Le procès dans lequel intervient Alice est une parodie absolue de la justice anglaise : les jurés, des animaux, y assistent dans le bazar le plus complet, l’accusé ne sait pas s’exprimer, les avocats se retournent contre leurs clients, et les témoins deviennent accusés…Voilà donc une enfant face à la hiérarchie et sa représentation impitoyable, la Reine de Cœur. Il suffit d’imaginer (ou de se souvenir de) l’impression d’impuissance et d’écrasement face à l’autorité absolue. Alice arrivera à s’échapper de cette ultime épreuve…en se réveillant, tout simplement.

Elle échappe donc à la mort dans le pays des merveilles mais pas au temps dans le sien : il n’y a pas dans notre monde de Temps orgueilleux qui arrête ses aiguilles pour une seule personne.
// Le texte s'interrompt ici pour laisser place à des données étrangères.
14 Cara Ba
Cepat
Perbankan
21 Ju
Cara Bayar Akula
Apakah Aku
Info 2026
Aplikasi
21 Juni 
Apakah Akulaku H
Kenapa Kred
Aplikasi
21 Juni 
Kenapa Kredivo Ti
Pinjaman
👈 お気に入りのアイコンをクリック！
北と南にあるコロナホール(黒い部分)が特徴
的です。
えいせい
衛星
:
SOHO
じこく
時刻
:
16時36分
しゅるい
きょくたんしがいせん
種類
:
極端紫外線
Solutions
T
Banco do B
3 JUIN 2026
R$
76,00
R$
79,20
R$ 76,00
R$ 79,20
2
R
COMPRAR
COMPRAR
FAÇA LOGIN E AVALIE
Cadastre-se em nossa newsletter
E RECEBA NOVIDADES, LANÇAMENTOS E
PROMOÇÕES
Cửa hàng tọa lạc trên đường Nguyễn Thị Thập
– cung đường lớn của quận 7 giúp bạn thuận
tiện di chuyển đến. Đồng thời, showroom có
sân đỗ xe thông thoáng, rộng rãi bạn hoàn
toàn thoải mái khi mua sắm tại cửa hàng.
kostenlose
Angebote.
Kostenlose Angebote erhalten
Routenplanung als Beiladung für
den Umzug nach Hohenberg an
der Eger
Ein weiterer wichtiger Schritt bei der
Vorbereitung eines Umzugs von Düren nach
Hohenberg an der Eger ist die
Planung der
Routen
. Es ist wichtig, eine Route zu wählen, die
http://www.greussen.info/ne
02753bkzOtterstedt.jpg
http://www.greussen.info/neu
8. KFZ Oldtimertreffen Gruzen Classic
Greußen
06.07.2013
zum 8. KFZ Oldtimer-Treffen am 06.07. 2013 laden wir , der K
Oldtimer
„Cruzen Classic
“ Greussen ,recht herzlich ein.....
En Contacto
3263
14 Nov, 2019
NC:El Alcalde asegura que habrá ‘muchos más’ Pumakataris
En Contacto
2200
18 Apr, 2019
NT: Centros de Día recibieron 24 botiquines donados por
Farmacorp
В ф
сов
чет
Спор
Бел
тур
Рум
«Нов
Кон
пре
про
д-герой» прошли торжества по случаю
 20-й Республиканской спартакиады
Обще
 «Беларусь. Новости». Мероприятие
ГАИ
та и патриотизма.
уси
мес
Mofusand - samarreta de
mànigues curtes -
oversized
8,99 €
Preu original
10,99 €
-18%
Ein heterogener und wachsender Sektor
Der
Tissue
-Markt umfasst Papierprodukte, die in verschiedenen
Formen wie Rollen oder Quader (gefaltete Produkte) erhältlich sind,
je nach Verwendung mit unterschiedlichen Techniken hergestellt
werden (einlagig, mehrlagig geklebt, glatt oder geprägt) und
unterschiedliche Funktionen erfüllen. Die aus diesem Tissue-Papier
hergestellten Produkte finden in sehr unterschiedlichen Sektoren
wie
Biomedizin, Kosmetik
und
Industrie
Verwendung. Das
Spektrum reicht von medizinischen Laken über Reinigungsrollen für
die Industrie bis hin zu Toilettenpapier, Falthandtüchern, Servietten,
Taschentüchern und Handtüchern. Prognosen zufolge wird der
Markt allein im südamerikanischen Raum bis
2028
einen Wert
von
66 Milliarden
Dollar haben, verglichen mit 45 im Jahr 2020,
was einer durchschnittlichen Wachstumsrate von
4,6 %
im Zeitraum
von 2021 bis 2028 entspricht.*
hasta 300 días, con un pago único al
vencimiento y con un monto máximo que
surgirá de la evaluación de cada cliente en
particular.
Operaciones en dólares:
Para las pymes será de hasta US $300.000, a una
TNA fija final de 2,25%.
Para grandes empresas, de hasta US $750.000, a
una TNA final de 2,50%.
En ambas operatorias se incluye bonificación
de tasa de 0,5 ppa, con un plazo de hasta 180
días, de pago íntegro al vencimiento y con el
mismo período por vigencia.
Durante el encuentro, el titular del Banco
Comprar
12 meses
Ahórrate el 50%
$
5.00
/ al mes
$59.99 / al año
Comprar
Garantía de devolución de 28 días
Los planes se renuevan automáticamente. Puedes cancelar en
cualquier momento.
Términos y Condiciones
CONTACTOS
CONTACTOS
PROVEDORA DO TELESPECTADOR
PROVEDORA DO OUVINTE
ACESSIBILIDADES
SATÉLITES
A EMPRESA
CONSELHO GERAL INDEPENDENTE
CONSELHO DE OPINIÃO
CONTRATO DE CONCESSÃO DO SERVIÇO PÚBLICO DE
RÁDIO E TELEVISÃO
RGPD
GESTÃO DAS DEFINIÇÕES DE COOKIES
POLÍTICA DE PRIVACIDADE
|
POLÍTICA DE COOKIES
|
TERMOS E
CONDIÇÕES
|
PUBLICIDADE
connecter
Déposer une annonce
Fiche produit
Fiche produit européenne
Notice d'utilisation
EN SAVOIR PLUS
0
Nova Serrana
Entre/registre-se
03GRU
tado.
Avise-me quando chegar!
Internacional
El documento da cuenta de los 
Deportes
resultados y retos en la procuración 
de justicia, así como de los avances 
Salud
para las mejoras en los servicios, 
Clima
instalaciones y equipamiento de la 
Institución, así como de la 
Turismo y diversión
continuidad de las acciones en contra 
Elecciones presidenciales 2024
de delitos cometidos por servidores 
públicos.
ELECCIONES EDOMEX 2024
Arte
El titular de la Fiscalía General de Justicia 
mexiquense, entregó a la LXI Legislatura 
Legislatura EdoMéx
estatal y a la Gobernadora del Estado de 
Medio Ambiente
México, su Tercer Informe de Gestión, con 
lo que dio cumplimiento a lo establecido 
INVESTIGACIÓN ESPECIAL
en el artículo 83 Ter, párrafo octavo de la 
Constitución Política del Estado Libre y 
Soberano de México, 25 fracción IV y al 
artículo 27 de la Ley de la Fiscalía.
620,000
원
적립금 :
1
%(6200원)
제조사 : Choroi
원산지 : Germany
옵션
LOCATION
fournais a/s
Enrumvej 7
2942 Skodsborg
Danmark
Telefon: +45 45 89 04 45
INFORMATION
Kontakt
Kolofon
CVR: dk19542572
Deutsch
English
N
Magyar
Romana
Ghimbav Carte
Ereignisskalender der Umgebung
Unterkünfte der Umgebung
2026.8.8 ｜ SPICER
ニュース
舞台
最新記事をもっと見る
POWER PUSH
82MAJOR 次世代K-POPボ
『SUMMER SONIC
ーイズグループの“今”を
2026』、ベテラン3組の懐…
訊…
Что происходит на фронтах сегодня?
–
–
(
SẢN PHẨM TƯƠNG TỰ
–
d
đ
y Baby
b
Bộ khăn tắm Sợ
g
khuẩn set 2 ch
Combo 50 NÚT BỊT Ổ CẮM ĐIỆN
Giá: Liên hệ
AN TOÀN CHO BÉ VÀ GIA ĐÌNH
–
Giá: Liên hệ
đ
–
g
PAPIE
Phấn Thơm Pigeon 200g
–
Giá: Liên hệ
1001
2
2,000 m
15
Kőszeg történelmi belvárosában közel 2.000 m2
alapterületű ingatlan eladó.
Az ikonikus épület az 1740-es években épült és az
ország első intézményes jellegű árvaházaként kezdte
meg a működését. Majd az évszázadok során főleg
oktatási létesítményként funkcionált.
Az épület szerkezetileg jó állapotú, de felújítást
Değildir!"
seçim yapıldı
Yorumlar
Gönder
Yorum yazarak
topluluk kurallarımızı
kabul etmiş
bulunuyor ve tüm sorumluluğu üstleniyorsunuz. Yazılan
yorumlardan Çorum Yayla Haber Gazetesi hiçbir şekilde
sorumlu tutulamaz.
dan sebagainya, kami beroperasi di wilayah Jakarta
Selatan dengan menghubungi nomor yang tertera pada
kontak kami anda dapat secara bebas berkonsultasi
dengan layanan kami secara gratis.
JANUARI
Alice vieillira donc et regrettera les peurs délicieuses créées par un pays de nonsense. Peut-être, écrit Carroll entre les lignes, sera-t-elle capable de retrouver le chemin du pays des merveilles en le racontant à d’autres enfants mais il semblerait, pour un Charles Dodgson  mélancolique, que son langage en soit perdu à jamais. Sans les enfants, elle ne saura pas faire revivre les personnages de son aventure dans la triste réalité. Sans doute est-ce là le secret du succès d’Alice au Pays des Merveilles, de Peter Pan ou de Nils Olgerson: la prise de conscience d’une vie au jour le jour dans un Eden éphémère où tout est hostile, familier, amusant et terrifiant et que l’on perdra à jamais, un jour.